» RECORDS PROVIDED
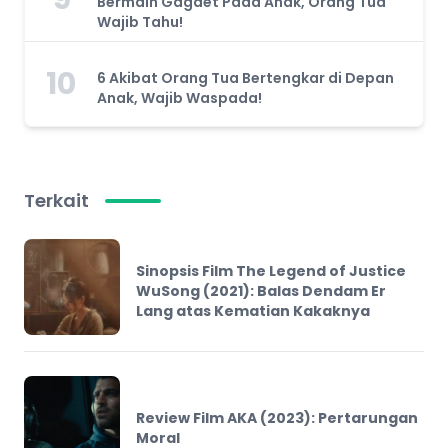
Bermain Gagdet Pada Anak, Orang Tua
Wajib Tahu!
10
6 Akibat Orang Tua Bertengkar di Depan
Anak, Wajib Waspada!
Terkait
Sinopsis Film The Legend of Justice
WuSong (2021): Balas Dendam Er
Lang atas Kematian Kakaknya
Review Film AKA (2023): Pertarungan
Moral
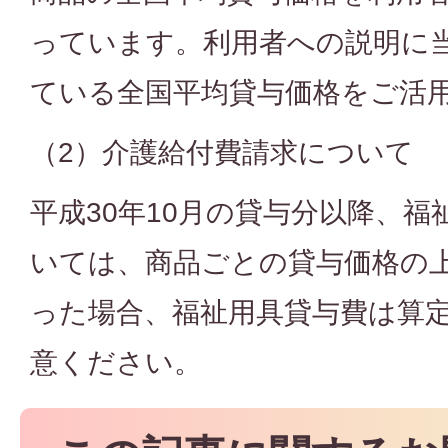
っています。利用者への説明に
ている全国平均貸与価格をご活
（2）介護給付費請求について
平成30年10月の貸与分以降、
いては、商品ごとの貸与価格の
った場合、福祉用具貸与費は算
意ください。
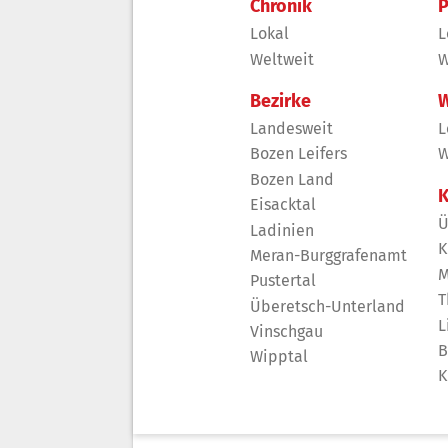
Chronik
P
Lokal
L
Weltweit
W
Bezirke
W
Landesweit
L
Bozen Leifers
W
Bozen Land
K
Eisacktal
Ü
Ladinien
K
Meran-Burggrafenamt
M
Pustertal
T
Überetsch-Unterland
L
Vinschgau
B
Wipptal
K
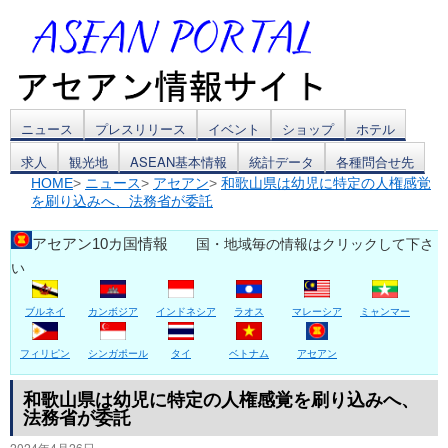
コ
ニュース
プレスリリース
イベント
ショップ
ホテル
求人
観光地
ASEAN基本情報
統計データ
各種問合せ先
ン
HOME
>
ニュース
>
アセアン
>
和歌山県は幼児に特定の人権感覚
を刷り込みへ、法務省が委託
テ
ン
アセアン10カ国情報
国・地域毎の情報はクリックして下さ
い
ツ
ブルネイ
カンボジア
インドネシア
ラオス
マレーシア
ミャンマー
へ
ス
フィリピン
シンガポール
タイ
ベトナム
アセアン
キ
和歌山県は幼児に特定の人権感覚を刷り込みへ、
法務省が委託
ッ
2024年4月26日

» EXERCISE
With the pictures left out, write out all of the data exactly.

» EXERCISE OUTPUT
Bermain Gagdet Pada Anak, Orang Tua
Wajib Tahu!
10
6 Akibat Orang Tua Bertengkar di Depan
Anak, Wajib Waspada!
Terkait
Sinopsis Film The Legend of Justice
WuSong (2021): Balas Dendam Er
Lang atas Kematian Kakaknya
Review Film AKA (2023): Pertarungan
Moral
っています。利用者への説明に
ている全国平均貸与価格をご活
（2）介護給付費請求について
平成30年10月の貸与分以降、
いては、商品ごとの貸与価格の
った場合、福祉用具貸与費は算
意ください。
Chronik
P
Lokal
L
Weltweit
W
Bezirke
W
Landesweit
L
Bozen Leifers
W
Bozen Land
K
Eisacktal
Ü
Ladinien
K
Meran-Burggrafenamt
M
Pustertal
T
Überetsch-Unterland
L
Vinschgau
B
Wipptal
K
コ
ニュース
プレスリリース
イベント
ショップ
ホテル
求人
観光地
ASEAN基本情報
統計データ
各種問合せ先
ン
HOME
>
ニュース
>
アセアン
>
和歌山県は幼児に特定の人権感覚
を刷り込みへ、法務省が委託
テ
ン
アセアン10カ国情報
国・地域毎の情報はクリックして下さ
い
ツ
ブルネイ
カンボジア
インドネシア
ラオス
マレーシア
ミャンマー
へ
ス
フィリピン
シンガポール
タイ
ベトナム
アセアン
キ
和歌山県は幼児に特定の人権感覚を刷り込みへ、
法務省が委託
ッ
2024年4月26日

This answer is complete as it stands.